Supplied text:

After release, the grouse typically explore their new area in widening circles. Nicholson showed a map of one bird’s movements that took it into two provinces and one state, for a total of 1,019 kilometres in a three-month period.

Two of eight released hens nested In 2011 and 11 did so in 2012. However, only one of the nests survived to brood stage because of depredation from coyotes, ravens and crows.

In 2013, only four of the eight hens being tracked had nests, and two of those broods survived.

“This is a little bit troubling in that other translocations have shown that after the initial year, the translocated hens typically behave like the resident birds and we should have had 100 percent nest initiation.”

University of Regina masters student Kayla Balderson is studying the structures and activities in sage grouse range that seem to prevent the translocated birds from permanent habitation.

She has found that grouse won’t live within 150 metres of farm buildings or 650 metres of electrical lines. In addition, they avoid areas within one to two km of well sites, and there are many in their remaining range.

Set of tasks:
1. Condense the paragraph of the sage grouse passage that begins "She has found that grouse" into a short bulleted list that keeps its main facts.
2. Reproduce the part of the sage grouse passage that starts at the words "Two of eight" and ends after "ravens and crows.".

(Dataset entries)
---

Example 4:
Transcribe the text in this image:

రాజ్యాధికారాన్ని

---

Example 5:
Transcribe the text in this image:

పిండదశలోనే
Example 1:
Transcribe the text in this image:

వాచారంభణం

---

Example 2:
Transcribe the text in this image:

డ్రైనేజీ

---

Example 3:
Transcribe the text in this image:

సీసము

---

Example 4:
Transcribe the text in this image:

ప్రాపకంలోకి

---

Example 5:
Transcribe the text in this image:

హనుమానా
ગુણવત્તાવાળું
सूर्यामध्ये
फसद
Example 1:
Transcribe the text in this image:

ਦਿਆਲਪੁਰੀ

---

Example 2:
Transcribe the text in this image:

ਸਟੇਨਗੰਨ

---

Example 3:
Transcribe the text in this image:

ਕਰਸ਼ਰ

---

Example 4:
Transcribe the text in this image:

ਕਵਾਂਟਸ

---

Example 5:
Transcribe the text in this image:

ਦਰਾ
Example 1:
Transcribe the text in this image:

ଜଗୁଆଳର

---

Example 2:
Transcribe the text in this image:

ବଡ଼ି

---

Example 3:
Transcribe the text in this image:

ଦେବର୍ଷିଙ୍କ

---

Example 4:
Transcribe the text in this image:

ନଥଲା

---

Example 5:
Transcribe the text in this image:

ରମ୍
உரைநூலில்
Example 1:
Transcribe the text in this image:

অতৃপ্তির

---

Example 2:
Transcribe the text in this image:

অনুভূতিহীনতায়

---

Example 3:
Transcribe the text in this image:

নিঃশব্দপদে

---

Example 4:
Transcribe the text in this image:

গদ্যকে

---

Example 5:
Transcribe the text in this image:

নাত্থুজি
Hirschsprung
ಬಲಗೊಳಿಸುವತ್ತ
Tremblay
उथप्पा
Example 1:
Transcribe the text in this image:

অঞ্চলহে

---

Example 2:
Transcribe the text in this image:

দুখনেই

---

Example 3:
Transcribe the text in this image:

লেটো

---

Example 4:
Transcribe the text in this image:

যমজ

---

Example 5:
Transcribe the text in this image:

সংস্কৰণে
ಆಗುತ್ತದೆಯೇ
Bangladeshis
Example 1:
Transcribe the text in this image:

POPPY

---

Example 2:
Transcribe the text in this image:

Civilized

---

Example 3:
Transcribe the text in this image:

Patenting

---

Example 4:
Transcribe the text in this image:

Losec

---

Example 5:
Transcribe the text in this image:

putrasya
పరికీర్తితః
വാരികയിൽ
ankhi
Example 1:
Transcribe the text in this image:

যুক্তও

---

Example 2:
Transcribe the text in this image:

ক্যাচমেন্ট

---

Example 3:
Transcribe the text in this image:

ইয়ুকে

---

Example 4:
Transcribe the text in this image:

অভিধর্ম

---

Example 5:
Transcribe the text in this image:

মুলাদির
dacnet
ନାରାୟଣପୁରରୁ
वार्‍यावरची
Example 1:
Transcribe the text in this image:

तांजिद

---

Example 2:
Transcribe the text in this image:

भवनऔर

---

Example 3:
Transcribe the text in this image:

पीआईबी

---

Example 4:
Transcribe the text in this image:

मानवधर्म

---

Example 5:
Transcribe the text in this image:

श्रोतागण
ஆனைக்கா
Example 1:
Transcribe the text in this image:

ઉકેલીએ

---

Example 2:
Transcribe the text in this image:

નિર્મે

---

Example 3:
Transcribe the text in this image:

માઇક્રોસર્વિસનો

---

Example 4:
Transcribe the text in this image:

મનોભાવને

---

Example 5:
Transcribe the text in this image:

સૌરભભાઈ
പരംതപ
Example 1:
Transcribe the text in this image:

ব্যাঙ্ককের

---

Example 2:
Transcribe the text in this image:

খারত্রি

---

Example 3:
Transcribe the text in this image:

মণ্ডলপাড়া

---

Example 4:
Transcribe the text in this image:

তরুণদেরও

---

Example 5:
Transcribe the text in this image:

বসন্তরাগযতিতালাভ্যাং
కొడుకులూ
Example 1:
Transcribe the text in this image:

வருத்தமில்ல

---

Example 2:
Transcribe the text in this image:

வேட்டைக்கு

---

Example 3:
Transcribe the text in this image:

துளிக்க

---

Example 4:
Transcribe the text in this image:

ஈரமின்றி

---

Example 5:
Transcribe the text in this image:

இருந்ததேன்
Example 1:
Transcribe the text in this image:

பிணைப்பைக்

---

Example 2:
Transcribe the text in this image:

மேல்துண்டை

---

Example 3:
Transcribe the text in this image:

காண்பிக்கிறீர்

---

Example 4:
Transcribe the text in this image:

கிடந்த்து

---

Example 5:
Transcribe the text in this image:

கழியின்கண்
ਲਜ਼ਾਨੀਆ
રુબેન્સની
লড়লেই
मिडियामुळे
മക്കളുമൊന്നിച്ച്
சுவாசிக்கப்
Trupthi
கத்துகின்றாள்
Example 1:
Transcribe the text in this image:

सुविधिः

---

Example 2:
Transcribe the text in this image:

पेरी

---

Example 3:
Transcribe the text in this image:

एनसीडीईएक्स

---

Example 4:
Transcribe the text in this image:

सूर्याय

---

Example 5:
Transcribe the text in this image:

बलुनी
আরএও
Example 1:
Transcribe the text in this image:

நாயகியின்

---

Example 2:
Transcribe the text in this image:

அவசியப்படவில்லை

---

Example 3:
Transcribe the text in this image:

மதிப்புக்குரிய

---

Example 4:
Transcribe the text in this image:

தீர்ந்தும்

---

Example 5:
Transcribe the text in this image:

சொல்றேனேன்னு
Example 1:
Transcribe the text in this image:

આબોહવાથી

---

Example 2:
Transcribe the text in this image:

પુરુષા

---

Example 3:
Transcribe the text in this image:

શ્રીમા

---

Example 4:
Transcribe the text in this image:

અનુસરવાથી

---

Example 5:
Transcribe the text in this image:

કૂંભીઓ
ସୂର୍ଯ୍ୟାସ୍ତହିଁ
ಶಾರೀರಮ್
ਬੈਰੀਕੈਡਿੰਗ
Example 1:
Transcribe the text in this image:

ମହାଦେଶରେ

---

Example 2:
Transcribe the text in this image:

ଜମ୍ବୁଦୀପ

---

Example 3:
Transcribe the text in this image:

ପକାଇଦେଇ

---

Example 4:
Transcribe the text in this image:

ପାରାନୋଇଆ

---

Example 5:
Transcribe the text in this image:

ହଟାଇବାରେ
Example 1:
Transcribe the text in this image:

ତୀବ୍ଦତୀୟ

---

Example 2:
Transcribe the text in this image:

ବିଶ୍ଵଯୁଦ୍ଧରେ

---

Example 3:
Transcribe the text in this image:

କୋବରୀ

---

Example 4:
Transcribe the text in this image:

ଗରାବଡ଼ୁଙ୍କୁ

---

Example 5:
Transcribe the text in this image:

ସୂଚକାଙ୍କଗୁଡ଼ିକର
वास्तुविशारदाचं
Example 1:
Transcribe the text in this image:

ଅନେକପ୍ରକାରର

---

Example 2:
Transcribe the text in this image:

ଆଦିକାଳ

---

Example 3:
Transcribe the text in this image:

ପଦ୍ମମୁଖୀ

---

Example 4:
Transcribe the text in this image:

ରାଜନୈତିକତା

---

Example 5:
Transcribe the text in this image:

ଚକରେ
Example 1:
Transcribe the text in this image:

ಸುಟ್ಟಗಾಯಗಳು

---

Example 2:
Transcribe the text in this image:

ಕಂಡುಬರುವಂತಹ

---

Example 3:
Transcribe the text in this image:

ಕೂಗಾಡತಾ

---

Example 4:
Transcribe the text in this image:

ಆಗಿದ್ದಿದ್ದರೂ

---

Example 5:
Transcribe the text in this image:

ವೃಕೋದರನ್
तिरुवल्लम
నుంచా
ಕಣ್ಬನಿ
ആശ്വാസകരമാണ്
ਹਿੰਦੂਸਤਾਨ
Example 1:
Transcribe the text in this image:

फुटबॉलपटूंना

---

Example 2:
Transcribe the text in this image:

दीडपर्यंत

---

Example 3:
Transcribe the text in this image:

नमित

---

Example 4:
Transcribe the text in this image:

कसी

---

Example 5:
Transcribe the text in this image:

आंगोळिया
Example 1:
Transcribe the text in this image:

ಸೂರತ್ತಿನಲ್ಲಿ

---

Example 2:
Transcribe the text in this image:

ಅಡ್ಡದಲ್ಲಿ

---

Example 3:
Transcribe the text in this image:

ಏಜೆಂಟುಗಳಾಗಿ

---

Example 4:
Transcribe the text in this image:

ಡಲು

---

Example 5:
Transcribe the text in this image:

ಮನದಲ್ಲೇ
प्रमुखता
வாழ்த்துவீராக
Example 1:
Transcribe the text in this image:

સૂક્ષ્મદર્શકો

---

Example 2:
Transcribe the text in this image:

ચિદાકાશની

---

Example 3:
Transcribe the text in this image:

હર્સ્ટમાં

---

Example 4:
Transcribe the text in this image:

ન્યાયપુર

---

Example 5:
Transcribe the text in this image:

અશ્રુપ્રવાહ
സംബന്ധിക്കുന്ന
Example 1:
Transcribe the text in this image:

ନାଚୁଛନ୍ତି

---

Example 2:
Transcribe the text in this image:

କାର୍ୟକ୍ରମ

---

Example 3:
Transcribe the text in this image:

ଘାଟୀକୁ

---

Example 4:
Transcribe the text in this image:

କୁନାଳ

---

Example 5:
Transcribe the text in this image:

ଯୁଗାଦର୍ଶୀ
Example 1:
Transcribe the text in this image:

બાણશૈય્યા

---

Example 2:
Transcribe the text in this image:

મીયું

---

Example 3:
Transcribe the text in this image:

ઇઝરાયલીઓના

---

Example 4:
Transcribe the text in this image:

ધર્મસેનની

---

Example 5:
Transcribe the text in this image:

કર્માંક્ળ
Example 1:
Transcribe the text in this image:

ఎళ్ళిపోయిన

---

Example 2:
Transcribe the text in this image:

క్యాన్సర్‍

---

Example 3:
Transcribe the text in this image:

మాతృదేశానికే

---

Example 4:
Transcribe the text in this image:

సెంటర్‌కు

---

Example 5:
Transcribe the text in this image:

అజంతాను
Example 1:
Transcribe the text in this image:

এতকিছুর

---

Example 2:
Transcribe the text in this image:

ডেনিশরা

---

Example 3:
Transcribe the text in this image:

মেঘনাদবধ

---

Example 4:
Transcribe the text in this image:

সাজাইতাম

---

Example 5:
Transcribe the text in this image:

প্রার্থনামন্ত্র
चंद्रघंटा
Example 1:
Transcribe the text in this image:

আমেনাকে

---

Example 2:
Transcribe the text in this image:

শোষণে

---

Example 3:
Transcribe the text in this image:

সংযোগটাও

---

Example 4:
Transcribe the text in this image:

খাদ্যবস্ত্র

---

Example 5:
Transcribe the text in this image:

Task-by-task outputs:
1.
Grouse avoid:
- Land within 150 m of farm buildings
- Land within 650 m of electrical lines
- Areas within 1–2 km of well sites, which are numerous in their remaining range

2.
Two of eight released hens nested In 2011 and 11 did so in 2012. However, only one of the nests survived to brood stage because of depredation from coyotes, ravens and crows.